这里传递的是t5layerselfattention网络层之中传播的先前预测的内容(上一个网络结构同层的内容)，这也能理解为什么这里刚开始

self_attn_past_key_value = past_key_value[:2]
......
......
self_attention_outputs = self.layer[0](
	......
	past_key_value=self_attn_past_key_value,
	......
)

获得的

self_attn_past_key_value[0][0] = (1,8,1,64)
self_attn_past_key_value[0][1] = (1,8,1,64)
self_attn_past_key_value[0][2] = (1,8,11,64)
self_attn_past_key_value[0][3] = (1,8,11,64)

经过这一波数据输出之后，调用新的present_key_value_state

hidden_states,present_key_value_state = self_attention_outputs[:2]

这里的present_key_value_state的内容为

present_key_value_state[0] = 
torch.Size([1, 8, 1, 64])
present_key_value_state[1] = 
torch.Size([1, 8, 1, 64])

接下来经过decoder部分之后，调用新的present_key_value_state

cross_attention_outputs = self.layer[1](
    hidden_states,
    key_value_states=encoder_hidden_states,
    attention_mask=encoder_attention_mask,
    position_bias=encoder_decoder_position_bias,
    layer_head_mask=cross_attn_layer_head_mask,
    past_key_value=cross_attn_past_key_value,
    query_length=query_length,
    use_cache=use_cache,
    output_attentions=output_attentions,
)

获得的新的present_key_value_state的内容

# Combine self attn and cross attn key value states
if present_key_value_state is not None:
    present_key_value_state = present_key_value_state + cross_attention_outputs[1]
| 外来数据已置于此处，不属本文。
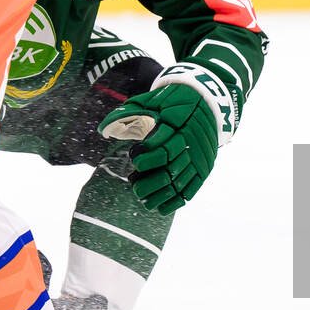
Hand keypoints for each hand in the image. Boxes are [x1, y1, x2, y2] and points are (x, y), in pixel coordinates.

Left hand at [99, 64, 236, 213]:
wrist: (207, 101)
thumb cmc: (171, 101)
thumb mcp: (150, 100)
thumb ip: (126, 113)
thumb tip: (103, 131)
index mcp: (178, 124)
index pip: (163, 147)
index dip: (146, 157)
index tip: (134, 158)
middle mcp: (191, 142)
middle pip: (170, 169)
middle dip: (150, 181)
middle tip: (134, 184)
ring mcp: (199, 157)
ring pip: (179, 182)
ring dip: (159, 195)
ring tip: (142, 197)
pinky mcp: (204, 168)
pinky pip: (191, 189)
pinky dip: (176, 202)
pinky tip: (161, 208)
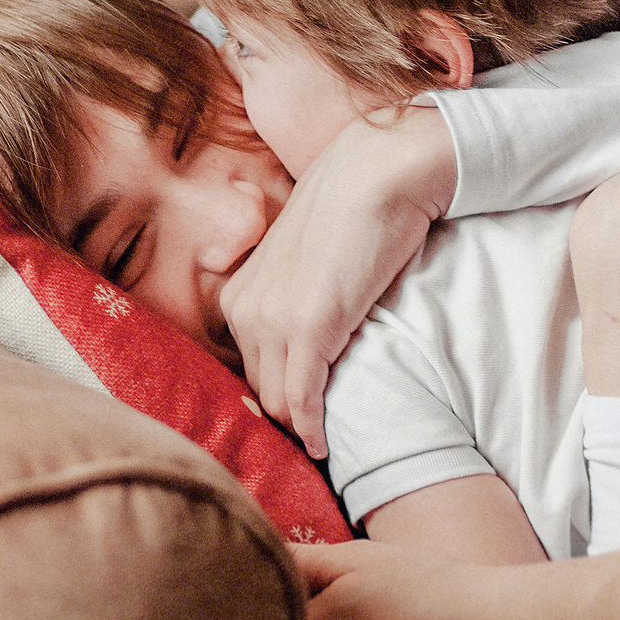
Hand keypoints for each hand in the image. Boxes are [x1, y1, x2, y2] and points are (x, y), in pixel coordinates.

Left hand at [222, 104, 455, 456]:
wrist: (378, 172)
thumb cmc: (355, 211)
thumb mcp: (308, 259)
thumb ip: (296, 293)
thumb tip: (314, 323)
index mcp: (240, 292)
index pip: (250, 367)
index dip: (276, 395)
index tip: (300, 419)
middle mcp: (245, 308)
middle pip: (261, 389)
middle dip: (287, 417)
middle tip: (316, 439)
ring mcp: (272, 319)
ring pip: (279, 399)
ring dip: (301, 427)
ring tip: (325, 446)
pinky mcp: (308, 328)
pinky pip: (302, 398)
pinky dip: (313, 428)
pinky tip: (326, 446)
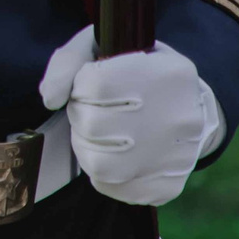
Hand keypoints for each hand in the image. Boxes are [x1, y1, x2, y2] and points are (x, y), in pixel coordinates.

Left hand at [39, 26, 223, 206]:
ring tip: (96, 134)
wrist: (189, 105)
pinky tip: (110, 156)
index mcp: (168, 73)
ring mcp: (180, 157)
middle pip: (94, 125)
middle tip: (91, 110)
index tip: (88, 85)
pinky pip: (117, 191)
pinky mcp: (171, 185)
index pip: (95, 84)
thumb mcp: (102, 47)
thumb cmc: (133, 71)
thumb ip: (67, 62)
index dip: (80, 87)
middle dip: (80, 116)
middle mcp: (181, 117)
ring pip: (101, 165)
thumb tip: (50, 98)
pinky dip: (102, 176)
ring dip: (85, 147)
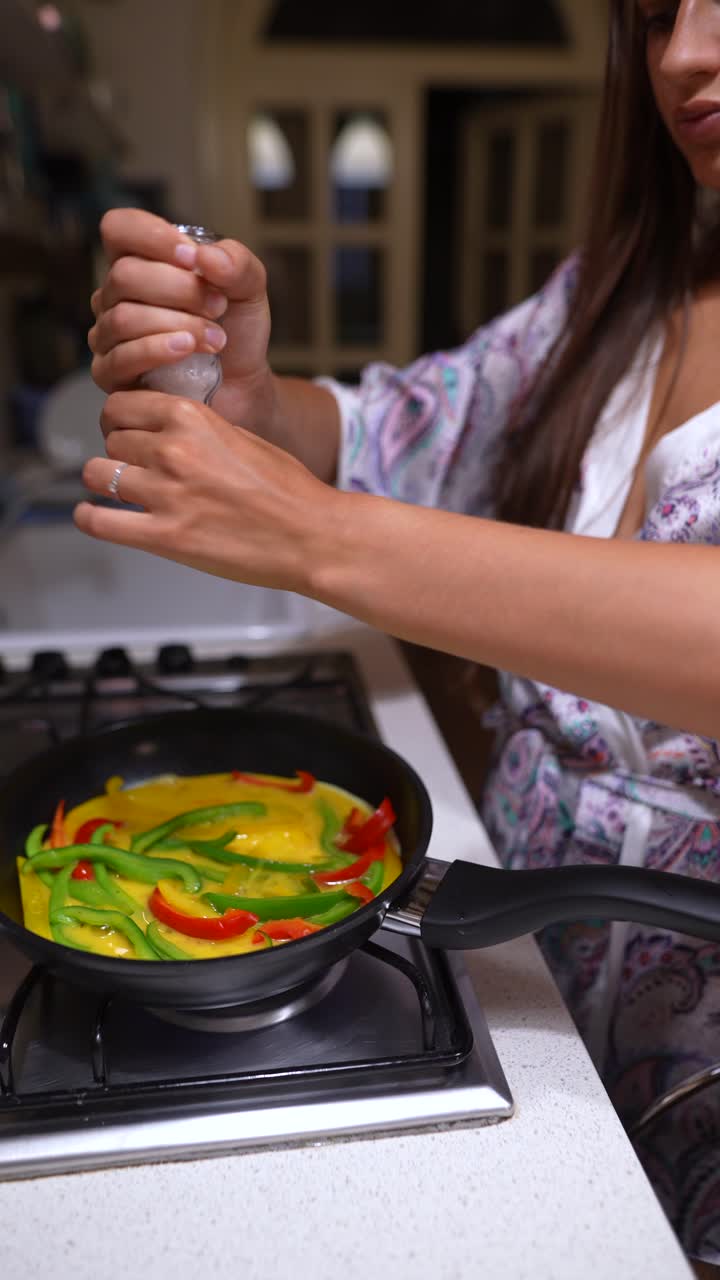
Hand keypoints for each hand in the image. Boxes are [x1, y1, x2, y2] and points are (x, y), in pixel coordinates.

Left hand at [74, 390, 339, 592]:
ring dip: (105, 483)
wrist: (313, 536)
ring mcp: (166, 494)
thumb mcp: (242, 437)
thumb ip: (199, 430)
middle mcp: (173, 450)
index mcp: (192, 418)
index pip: (122, 404)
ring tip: (120, 492)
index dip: (120, 419)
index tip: (125, 430)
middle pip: (110, 438)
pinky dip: (90, 518)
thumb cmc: (289, 492)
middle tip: (131, 466)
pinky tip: (94, 516)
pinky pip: (100, 521)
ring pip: (97, 474)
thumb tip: (165, 430)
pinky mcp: (165, 537)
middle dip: (118, 451)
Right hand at [88, 209, 276, 433]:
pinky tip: (188, 350)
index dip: (152, 236)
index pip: (119, 228)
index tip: (193, 259)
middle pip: (124, 275)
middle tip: (219, 307)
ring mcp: (108, 335)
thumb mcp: (248, 288)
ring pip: (124, 317)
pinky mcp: (111, 374)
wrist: (243, 385)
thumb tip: (205, 257)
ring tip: (216, 339)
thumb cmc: (236, 331)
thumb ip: (237, 264)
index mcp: (140, 262)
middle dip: (180, 289)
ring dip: (179, 324)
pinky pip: (122, 357)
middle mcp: (115, 296)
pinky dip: (159, 350)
获得新的present_key_value_state的内容为

present_key_value_state = 
torch.Size([1, 8, 1, 64])
torch.Size([1, 8, 1, 64])
torch.Size([1, 8, 11, 64])
torch.Size([1, 8, 11, 64])

另外两个位置的偏移参数也保存在后面

# Keep cross-attention outputs and relative position weights
attention_outputs = attention_outputs + cross_attention_outputs[2:]

获得的位置偏移的内容为

attention_outputs = 
torch.Size([1, 8, 1, 1])
torch.Size([1, 8, 1, 11])

t5layerselfattention的解读

t5block之中有两种模式，一种是t5layerselfattention的解读，一种是t5layerselfattention+t5layercrossattention网络结构的解读，这里我们解读t5layerselfattention
这里注入的past_key_value的内容应该为

None或者
(1,8,1,64)
(1,8,1,64)

t5layerselfattention+t5layercrossattention中t5layerselfattention代码解读

t5block之中有两种模式，一种是t5layerselfattention的解读，一种是t5layerselfattention+t5layercrossattention网络结构的解读，这里我们解读t5layerselfattention+t5layercrossattention网络结构中t5layerselfattention的代码内容
t5layerselfattention直接进入t5attention的内容之中

t5attention的第一次运行

第一次运行的时候

batch_size = 1,seq_length = 11,key_length = 11

然后我们进入调用的过程

query_states = shape(self.q(hidden_states))

得到

query_states = (1,8,1,64)

(这里的query_states的内容其实是固定的)
接下来进入对于key_states和value_states的操作之中

key_states = project(
    hidden_states, self.k, key_value_states, past_key_value[0] if past_key_value is not None else None
)
value_states = project(
    hidden_states, self.v, key_value_states, past_key_value[1] if past_key_value is not None else None
)

进入project函数之中去查看内容

def project(hidden_states, proj_layer, key_value_states, past_key_value):
    """projects hidden states correctly to key/query states"""
    if key_value_states is None:
        # self-attn
        # (batch_size, n_heads, seq_length, dim_per_head)
        hidden_states = shape(proj_layer(hidden_states))
    elif past_key_value is None:
        # cross-attn
        # (batch_size, n_heads, seq_length, dim_per_head)
        hidden_states = shape(proj_layer(key_value_states))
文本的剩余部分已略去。